● WHAT YOU WILL DO
Retype the data exactly, from its first line to the line containing "assign f6 = d5;", including both, and skip any picture.

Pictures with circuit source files
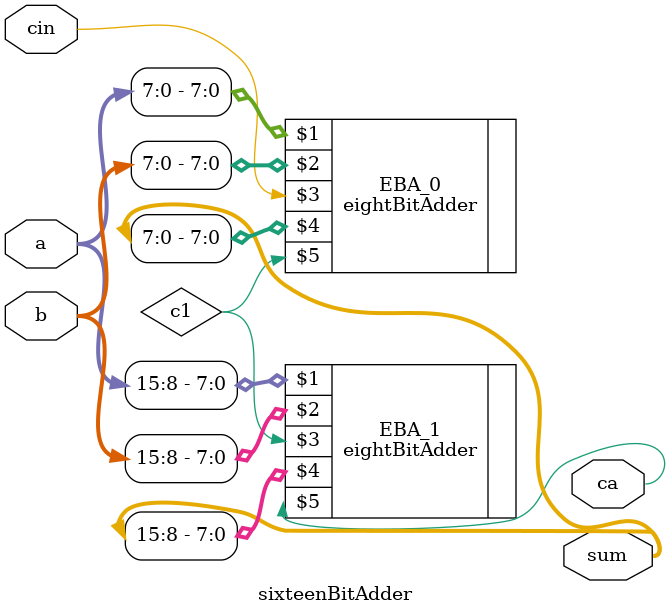
<source format=v>
`include "eightBitAdder.v"

module sixteenBitAdder(a, b, cin, sum, ca);
input [15:0] a, b;
input cin;

output [15:0] sum;
output ca;

wire c1;

eightBitAdder EBA_0(a[7:0], b[7:0], cin, sum[7:0], c1);
eightBitAdder EBA_1(a[15:8], b[15:8], c1, sum[15:8], ca);

endmodule

</source>
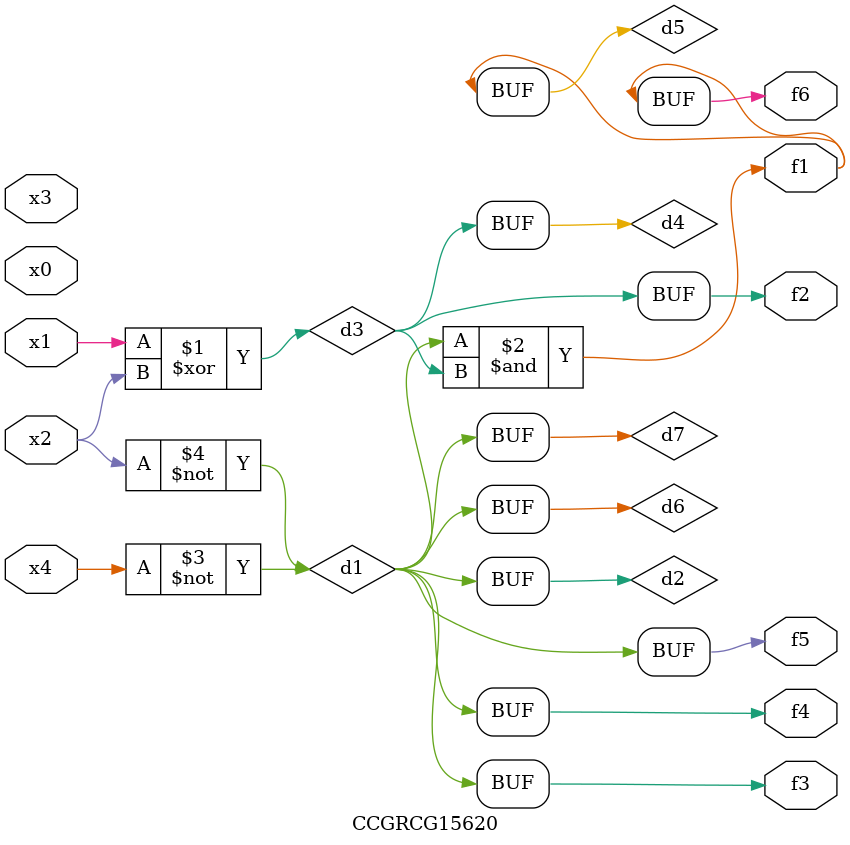
<source format=v>
module CCGRCG15620(
	input x0, x1, x2, x3, x4,
	output f1, f2, f3, f4, f5, f6
);

	wire d1, d2, d3, d4, d5, d6, d7;

	not (d1, x4);
	not (d2, x2);
	xor (d3, x1, x2);
	buf (d4, d3);
	and (d5, d1, d3);
	buf (d6, d1, d2);
	buf (d7, d2);
	assign f1 = d5;
	assign f2 = d4;
	assign f3 = d7;
	assign f4 = d7;
	assign f5 = d7;
	assign f6 = d5;
endmodule

</source>
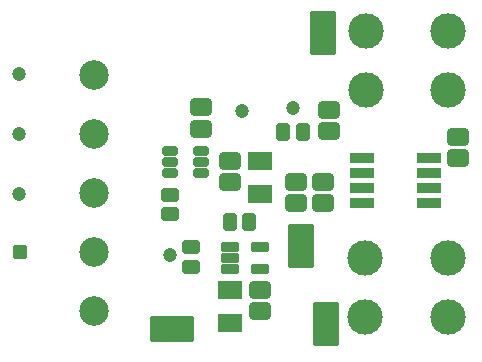
<source format=gts>
G04*
G04 #@! TF.GenerationSoftware,Altium Limited,Altium Designer,20.1.14 (287)*
G04*
G04 Layer_Color=8388736*
%FSAX25Y25*%
%MOIN*%
G70*
G04*
G04 #@! TF.SameCoordinates,0E288BC8-C536-4CC5-9AEF-3088BE1C8A18*
G04*
G04*
G04 #@! TF.FilePolarity,Negative*
G04*
G01*
G75*
G04:AMPARAMS|DCode=26|XSize=47.37mil|YSize=47.37mil|CornerRadius=7.94mil|HoleSize=0mil|Usage=FLASHONLY|Rotation=90.000|XOffset=0mil|YOffset=0mil|HoleType=Round|Shape=RoundedRectangle|*
%AMROUNDEDRECTD26*
21,1,0.04737,0.03150,0,0,90.0*
21,1,0.03150,0.04737,0,0,90.0*
1,1,0.01587,0.01575,0.01575*
1,1,0.01587,0.01575,-0.01575*
1,1,0.01587,-0.01575,-0.01575*
1,1,0.01587,-0.01575,0.01575*
%
%ADD26ROUNDEDRECTD26*%
%ADD27C,0.04737*%
G04:AMPARAMS|DCode=28|XSize=57.21mil|YSize=70.99mil|CornerRadius=8.92mil|HoleSize=0mil|Usage=FLASHONLY|Rotation=270.000|XOffset=0mil|YOffset=0mil|HoleType=Round|Shape=RoundedRectangle|*
%AMROUNDEDRECTD28*
21,1,0.05721,0.05315,0,0,270.0*
21,1,0.03937,0.07099,0,0,270.0*
1,1,0.01784,-0.02657,-0.01968*
1,1,0.01784,-0.02657,0.01968*
1,1,0.01784,0.02657,0.01968*
1,1,0.01784,0.02657,-0.01968*
%
%ADD28ROUNDEDRECTD28*%
G04:AMPARAMS|DCode=29|XSize=63.12mil|YSize=43.43mil|CornerRadius=6.66mil|HoleSize=0mil|Usage=FLASHONLY|Rotation=90.000|XOffset=0mil|YOffset=0mil|HoleType=Round|Shape=RoundedRectangle|*
%AMROUNDEDRECTD29*
21,1,0.06312,0.03012,0,0,90.0*
21,1,0.04980,0.04343,0,0,90.0*
1,1,0.01332,0.01506,0.02490*
1,1,0.01332,0.01506,-0.02490*
1,1,0.01332,-0.01506,-0.02490*
1,1,0.01332,-0.01506,0.02490*
%
%ADD29ROUNDEDRECTD29*%
G04:AMPARAMS|DCode=30|XSize=149.73mil|YSize=86.74mil|CornerRadius=9.91mil|HoleSize=0mil|Usage=FLASHONLY|Rotation=180.000|XOffset=0mil|YOffset=0mil|HoleType=Round|Shape=RoundedRectangle|*
%AMROUNDEDRECTD30*
21,1,0.14973,0.06693,0,0,180.0*
21,1,0.12992,0.08674,0,0,180.0*
1,1,0.01981,-0.06496,0.03347*
1,1,0.01981,0.06496,0.03347*
1,1,0.01981,0.06496,-0.03347*
1,1,0.01981,-0.06496,-0.03347*
%
%ADD30ROUNDEDRECTD30*%
G04:AMPARAMS|DCode=31|XSize=149.73mil|YSize=86.74mil|CornerRadius=9.91mil|HoleSize=0mil|Usage=FLASHONLY|Rotation=90.000|XOffset=0mil|YOffset=0mil|HoleType=Round|Shape=RoundedRectangle|*
%AMROUNDEDRECTD31*
21,1,0.14973,0.06693,0,0,90.0*
21,1,0.12992,0.08674,0,0,90.0*
1,1,0.01981,0.03347,0.06496*
1,1,0.01981,0.03347,-0.06496*
1,1,0.01981,-0.03347,-0.06496*
1,1,0.01981,-0.03347,0.06496*
%
%ADD31ROUNDEDRECTD31*%
G04:AMPARAMS|DCode=32|XSize=63.12mil|YSize=43.43mil|CornerRadius=6.66mil|HoleSize=0mil|Usage=FLASHONLY|Rotation=0.000|XOffset=0mil|YOffset=0mil|HoleType=Round|Shape=RoundedRectangle|*
%AMROUNDEDRECTD32*
21,1,0.06312,0.03012,0,0,0.0*
21,1,0.04980,0.04343,0,0,0.0*
1,1,0.01332,0.02490,-0.01506*
1,1,0.01332,-0.02490,-0.01506*
1,1,0.01332,-0.02490,0.01506*
1,1,0.01332,0.02490,0.01506*
%
%ADD32ROUNDEDRECTD32*%
%ADD33R,0.07887X0.05918*%
G04:AMPARAMS|DCode=34|XSize=32.8mil|YSize=59.18mil|CornerRadius=5.86mil|HoleSize=0mil|Usage=FLASHONLY|Rotation=90.000|XOffset=0mil|YOffset=0mil|HoleType=Round|Shape=RoundedRectangle|*
%AMROUNDEDRECTD34*
21,1,0.03280,0.04746,0,0,90.0*
21,1,0.02108,0.05918,0,0,90.0*
1,1,0.01172,0.02373,0.01054*
1,1,0.01172,0.02373,-0.01054*
1,1,0.01172,-0.02373,-0.01054*
1,1,0.01172,-0.02373,0.01054*
%
%ADD34ROUNDEDRECTD34*%
G04:AMPARAMS|DCode=35|XSize=36.35mil|YSize=82.8mil|CornerRadius=6.13mil|HoleSize=0mil|Usage=FLASHONLY|Rotation=90.000|XOffset=0mil|YOffset=0mil|HoleType=Round|Shape=RoundedRectangle|*
%AMROUNDEDRECTD35*
21,1,0.03635,0.07055,0,0,90.0*
21,1,0.02410,0.08280,0,0,90.0*
1,1,0.01225,0.03528,0.01205*
1,1,0.01225,0.03528,-0.01205*
1,1,0.01225,-0.03528,-0.01205*
1,1,0.01225,-0.03528,0.01205*
%
%ADD35ROUNDEDRECTD35*%
G04:AMPARAMS|DCode=36|XSize=31.62mil|YSize=51.31mil|CornerRadius=6.01mil|HoleSize=0mil|Usage=FLASHONLY|Rotation=270.000|XOffset=0mil|YOffset=0mil|HoleType=Round|Shape=RoundedRectangle|*
%AMROUNDEDRECTD36*
21,1,0.03162,0.03929,0,0,270.0*
21,1,0.01961,0.05131,0,0,270.0*
1,1,0.01202,-0.01965,-0.00980*
1,1,0.01202,-0.01965,0.00980*
1,1,0.01202,0.01965,0.00980*
1,1,0.01202,0.01965,-0.00980*
%
%ADD36ROUNDEDRECTD36*%
%ADD37C,0.11824*%
%ADD38C,0.09855*%
D26*
X0013000Y0037000D02*
D03*
D27*
X0063000Y0036000D02*
D03*
X0087000Y0084000D02*
D03*
X0104000Y0085000D02*
D03*
X0012500Y0056500D02*
D03*
Y0076500D02*
D03*
Y0096500D02*
D03*
D28*
X0114000Y0053476D02*
D03*
Y0060524D02*
D03*
X0105000Y0053476D02*
D03*
Y0060524D02*
D03*
X0116000Y0077476D02*
D03*
Y0084524D02*
D03*
X0159000Y0068476D02*
D03*
Y0075524D02*
D03*
X0073350Y0078226D02*
D03*
Y0085274D02*
D03*
X0093000Y0024524D02*
D03*
Y0017476D02*
D03*
X0083000Y0060476D02*
D03*
Y0067524D02*
D03*
D29*
X0100752Y0077000D02*
D03*
X0107248D02*
D03*
X0082852Y0047000D02*
D03*
X0089348D02*
D03*
D30*
X0063500Y0011500D02*
D03*
D31*
X0106575Y0039000D02*
D03*
X0114000Y0110000D02*
D03*
X0115000Y0013000D02*
D03*
D32*
X0063000Y0056248D02*
D03*
Y0049752D02*
D03*
X0070000Y0032252D02*
D03*
Y0038748D02*
D03*
D33*
X0083000Y0013488D02*
D03*
Y0024512D02*
D03*
X0093000Y0067512D02*
D03*
Y0056488D02*
D03*
D34*
X0083065Y0038740D02*
D03*
Y0035000D02*
D03*
Y0031260D02*
D03*
X0093135D02*
D03*
Y0038740D02*
D03*
D35*
X0126978Y0068500D02*
D03*
Y0063500D02*
D03*
Y0058500D02*
D03*
Y0053500D02*
D03*
X0149222Y0068500D02*
D03*
Y0063500D02*
D03*
Y0058500D02*
D03*
Y0053500D02*
D03*
D36*
X0073218Y0070740D02*
D03*
Y0067000D02*
D03*
Y0063260D02*
D03*
X0062982Y0070740D02*
D03*
Y0063260D02*
D03*
Y0067000D02*
D03*
D37*
X0128201Y0091158D02*
D03*
Y0110843D02*
D03*
X0155799Y0091158D02*
D03*
Y0110843D02*
D03*
X0128000Y0015315D02*
D03*
Y0035000D02*
D03*
X0155598Y0015315D02*
D03*
Y0035000D02*
D03*
D38*
X0037500Y0037130D02*
D03*
Y0017445D02*
D03*
Y0056815D02*
D03*
Y0076500D02*
D03*
Y0096185D02*
D03*
M02*

</source>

● TASK RESULT
<source format=v>
`include "eightBitAdder.v"

module sixteenBitAdder(a, b, cin, sum, ca);
input [15:0] a, b;
input cin;

output [15:0] sum;
output ca;

wire c1;

eightBitAdder EBA_0(a[7:0], b[7:0], cin, sum[7:0], c1);
eightBitAdder EBA_1(a[15:8], b[15:8], c1, sum[15:8], ca);

endmodule

</source>
<source format=v>
module CCGRCG15620(
	input x0, x1, x2, x3, x4,
	output f1, f2, f3, f4, f5, f6
);

	wire d1, d2, d3, d4, d5, d6, d7;

	not (d1, x4);
	not (d2, x2);
	xor (d3, x1, x2);
	buf (d4, d3);
	and (d5, d1, d3);
	buf (d6, d1, d2);
	buf (d7, d2);
	assign f1 = d5;
	assign f2 = d4;
	assign f3 = d7;
	assign f4 = d7;
	assign f5 = d7;
	assign f6 = d5;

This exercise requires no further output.